Speaker of the Cross River State House of Assembly
- Constituency: Abi State Constituency
- In office June 2011 – June 2019

Personal details
- Born: 15 March 1972 (age 54)
- Spouse: Barr. Binta Gaul Lebo
- Alma mater: University of Calabar Calabar Nigeria
- Occupation: State legislator
- Profession: Lawyer

= John Gaul Lebo =

Nigerian politician (born 1972)

John Gaul Lebo (born 15 March 1972) is a Nigerian lawyer and former member of the Cross River State House of Assembly. He is affiliated with the People's Democratic Party (PDP) and has been active in legislative duties and public service within Cross River State.

== Education ==
Lebo qualified as a Barrister at Law and Solicitor of the Supreme Court of Nigeria in 1998. He holds qualifications in business and law from Regenesys Business School, the Institute of Parliamentary and Political Law. Lebo lectured in law at the University of Abuja and served as the managing editor of Law Reports of Nigeria.

== Political career ==
Lebo was elected as Speaker of the Cross River State House of Assembly on 10 June 2015. He served as the pioneer chairman of the People's Democratic Party (Nigeria), Speakers' Forum and Secretary of the Speakers' Forum Ad-Hoc Committee on the constitutional amendment of Nigeria.

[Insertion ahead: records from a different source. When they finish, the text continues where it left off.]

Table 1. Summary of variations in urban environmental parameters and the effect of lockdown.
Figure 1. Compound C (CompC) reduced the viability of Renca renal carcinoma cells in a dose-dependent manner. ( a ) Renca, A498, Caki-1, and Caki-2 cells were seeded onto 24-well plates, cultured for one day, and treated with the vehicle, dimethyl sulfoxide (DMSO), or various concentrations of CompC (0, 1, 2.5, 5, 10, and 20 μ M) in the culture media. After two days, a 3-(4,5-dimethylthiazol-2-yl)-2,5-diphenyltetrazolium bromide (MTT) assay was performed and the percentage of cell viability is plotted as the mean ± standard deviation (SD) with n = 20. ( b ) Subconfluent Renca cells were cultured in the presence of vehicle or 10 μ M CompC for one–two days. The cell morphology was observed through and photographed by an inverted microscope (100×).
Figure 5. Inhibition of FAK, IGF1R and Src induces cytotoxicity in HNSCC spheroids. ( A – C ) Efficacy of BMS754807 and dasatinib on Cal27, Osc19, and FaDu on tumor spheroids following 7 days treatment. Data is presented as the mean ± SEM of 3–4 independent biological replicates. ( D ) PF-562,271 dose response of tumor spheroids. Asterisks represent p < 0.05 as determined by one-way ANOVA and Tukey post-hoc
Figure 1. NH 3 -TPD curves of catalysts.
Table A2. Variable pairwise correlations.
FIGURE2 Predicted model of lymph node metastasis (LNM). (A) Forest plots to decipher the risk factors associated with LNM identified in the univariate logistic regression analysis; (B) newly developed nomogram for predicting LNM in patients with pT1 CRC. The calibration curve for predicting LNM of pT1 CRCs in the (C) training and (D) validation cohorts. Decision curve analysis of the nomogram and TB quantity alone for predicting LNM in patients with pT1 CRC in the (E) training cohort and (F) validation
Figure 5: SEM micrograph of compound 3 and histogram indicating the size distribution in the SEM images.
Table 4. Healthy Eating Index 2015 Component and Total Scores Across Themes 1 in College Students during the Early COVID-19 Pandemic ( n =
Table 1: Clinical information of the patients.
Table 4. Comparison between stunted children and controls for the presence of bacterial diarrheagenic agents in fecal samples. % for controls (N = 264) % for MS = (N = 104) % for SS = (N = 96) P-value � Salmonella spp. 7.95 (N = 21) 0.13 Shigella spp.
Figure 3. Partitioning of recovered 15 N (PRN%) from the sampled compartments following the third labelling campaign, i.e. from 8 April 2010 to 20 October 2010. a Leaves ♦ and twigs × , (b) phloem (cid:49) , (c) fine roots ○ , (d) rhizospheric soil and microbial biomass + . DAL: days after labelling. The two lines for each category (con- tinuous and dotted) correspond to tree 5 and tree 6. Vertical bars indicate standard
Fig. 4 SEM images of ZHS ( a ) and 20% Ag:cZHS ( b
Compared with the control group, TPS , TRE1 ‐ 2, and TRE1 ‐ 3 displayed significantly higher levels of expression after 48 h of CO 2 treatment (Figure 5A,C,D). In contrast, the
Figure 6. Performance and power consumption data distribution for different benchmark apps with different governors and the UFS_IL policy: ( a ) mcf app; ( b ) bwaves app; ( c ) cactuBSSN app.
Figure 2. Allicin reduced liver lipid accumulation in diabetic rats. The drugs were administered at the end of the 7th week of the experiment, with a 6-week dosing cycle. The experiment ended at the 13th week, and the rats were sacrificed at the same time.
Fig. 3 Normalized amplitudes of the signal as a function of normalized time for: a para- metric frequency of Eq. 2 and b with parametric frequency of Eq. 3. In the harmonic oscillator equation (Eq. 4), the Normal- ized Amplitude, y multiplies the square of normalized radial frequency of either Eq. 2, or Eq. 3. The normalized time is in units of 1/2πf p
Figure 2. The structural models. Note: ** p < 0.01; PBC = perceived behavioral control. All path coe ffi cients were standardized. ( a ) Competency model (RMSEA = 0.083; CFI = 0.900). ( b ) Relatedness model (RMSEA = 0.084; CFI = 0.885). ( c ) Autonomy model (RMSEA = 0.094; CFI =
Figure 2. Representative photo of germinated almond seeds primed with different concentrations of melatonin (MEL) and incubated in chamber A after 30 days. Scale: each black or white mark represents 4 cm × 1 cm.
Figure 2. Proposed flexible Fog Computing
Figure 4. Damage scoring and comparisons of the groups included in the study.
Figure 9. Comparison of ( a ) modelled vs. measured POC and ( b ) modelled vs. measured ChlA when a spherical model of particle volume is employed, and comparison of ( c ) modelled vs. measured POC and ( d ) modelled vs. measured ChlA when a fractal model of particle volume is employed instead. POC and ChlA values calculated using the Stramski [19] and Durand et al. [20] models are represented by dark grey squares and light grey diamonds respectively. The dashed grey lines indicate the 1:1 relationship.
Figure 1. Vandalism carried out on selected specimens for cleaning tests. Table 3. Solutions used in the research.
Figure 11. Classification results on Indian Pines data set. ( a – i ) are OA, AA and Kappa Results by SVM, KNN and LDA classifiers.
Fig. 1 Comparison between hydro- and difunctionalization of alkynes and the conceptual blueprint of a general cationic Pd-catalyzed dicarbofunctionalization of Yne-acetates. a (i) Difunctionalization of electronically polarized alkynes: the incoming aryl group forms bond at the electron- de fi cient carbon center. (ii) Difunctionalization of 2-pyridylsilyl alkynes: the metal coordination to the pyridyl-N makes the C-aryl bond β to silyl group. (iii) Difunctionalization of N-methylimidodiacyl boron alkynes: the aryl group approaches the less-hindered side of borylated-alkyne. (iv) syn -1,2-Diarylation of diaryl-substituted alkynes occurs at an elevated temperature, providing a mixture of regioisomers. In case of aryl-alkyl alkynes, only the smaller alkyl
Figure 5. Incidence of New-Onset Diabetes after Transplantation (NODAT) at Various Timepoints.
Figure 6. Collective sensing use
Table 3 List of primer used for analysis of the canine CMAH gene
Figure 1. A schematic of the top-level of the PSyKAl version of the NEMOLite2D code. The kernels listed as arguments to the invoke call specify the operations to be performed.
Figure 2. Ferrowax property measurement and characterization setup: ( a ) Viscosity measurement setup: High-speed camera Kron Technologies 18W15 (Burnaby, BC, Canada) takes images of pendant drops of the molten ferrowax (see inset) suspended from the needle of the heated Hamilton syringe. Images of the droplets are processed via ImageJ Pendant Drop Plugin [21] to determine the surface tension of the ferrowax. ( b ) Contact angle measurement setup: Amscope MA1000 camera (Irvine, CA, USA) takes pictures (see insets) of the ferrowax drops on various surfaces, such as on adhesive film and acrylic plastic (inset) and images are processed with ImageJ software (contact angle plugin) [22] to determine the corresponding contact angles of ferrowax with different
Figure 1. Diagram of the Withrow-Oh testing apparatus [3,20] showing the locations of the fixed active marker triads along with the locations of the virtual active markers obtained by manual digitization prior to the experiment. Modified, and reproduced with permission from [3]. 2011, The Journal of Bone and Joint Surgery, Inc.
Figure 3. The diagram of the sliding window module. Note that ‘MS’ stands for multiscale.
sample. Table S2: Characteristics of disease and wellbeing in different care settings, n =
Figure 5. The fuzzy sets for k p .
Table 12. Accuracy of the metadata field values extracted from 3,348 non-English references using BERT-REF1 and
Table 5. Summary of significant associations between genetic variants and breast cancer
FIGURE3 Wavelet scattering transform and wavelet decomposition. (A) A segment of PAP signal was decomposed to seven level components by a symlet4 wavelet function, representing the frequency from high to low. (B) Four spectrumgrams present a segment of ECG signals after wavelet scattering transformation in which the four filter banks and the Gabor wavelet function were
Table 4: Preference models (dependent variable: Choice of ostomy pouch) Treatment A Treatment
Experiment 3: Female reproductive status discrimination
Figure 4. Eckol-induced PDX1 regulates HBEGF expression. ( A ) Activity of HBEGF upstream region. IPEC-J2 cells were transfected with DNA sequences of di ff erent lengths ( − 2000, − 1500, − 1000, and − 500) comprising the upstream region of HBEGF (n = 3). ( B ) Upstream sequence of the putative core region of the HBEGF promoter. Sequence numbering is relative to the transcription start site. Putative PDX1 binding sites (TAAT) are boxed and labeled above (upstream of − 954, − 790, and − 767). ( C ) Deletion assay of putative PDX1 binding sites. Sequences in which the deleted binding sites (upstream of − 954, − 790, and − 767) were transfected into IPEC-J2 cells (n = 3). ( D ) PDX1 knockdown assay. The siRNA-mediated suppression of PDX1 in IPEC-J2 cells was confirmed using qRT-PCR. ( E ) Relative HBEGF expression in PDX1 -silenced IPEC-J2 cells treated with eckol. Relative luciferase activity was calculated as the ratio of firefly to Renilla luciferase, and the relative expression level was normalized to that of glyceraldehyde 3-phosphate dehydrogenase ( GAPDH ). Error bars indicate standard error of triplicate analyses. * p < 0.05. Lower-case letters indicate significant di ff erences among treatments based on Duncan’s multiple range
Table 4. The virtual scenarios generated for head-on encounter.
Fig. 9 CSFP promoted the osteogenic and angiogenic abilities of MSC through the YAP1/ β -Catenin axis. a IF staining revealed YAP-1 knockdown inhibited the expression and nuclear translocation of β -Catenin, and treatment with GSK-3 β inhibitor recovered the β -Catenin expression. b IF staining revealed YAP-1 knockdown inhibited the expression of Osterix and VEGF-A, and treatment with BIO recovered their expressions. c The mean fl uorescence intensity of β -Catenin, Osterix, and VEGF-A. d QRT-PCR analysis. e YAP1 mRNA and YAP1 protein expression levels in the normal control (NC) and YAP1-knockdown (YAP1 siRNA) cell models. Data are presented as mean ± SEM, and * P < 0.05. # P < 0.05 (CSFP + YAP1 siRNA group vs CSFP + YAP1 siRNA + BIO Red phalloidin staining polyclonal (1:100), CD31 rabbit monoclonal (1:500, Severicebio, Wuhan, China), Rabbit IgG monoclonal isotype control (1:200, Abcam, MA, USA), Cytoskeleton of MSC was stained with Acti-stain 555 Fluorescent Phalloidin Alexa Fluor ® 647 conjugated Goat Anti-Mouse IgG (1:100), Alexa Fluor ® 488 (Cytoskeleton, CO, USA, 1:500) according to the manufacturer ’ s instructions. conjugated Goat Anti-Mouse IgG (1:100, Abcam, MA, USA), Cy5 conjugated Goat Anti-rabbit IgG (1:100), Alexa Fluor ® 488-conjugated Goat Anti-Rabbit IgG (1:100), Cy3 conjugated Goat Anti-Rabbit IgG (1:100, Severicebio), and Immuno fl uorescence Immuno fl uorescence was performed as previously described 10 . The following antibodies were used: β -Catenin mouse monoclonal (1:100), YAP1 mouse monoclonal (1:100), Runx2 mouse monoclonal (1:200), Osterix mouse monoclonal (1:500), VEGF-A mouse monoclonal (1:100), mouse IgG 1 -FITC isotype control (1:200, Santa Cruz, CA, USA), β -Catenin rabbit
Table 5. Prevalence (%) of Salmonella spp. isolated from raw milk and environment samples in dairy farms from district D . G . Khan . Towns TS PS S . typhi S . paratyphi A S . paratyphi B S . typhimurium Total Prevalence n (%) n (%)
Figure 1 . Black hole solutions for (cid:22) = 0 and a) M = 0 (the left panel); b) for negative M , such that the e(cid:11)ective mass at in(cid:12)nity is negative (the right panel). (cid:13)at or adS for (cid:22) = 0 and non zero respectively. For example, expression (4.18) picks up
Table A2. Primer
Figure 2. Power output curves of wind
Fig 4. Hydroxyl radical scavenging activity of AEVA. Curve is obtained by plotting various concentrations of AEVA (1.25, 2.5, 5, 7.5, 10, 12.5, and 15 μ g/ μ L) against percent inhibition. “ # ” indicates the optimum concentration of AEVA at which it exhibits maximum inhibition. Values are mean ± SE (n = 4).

On 10 May 2024, Lebo had announced his departure from the PDP, according to a letter addressed to the ward chairman of the party in Adadama Council Ward, Adadama, Abi local government area of Cross River State.

== Legislative career ==
Lebo represented Cross River State at international forums, including the 46th Commonwealth Parliamentary Association African Region Meeting in Nairobi (2015), the United Nations General Assembly in New York (February 2015), the Marrakech Climate Change Conference (COP22) in November 2016, and the World Government Summit in Dubai (February 2017).

== Honors and awards ==
In February 2017, Lebo received an award from the Ghana Civilian Institute of Administration. He participated in the 5th session of the World Government Summit and received the Nnamdi Azikiwe Zik Prize for best state legislature leadership in Nigeria in 2017.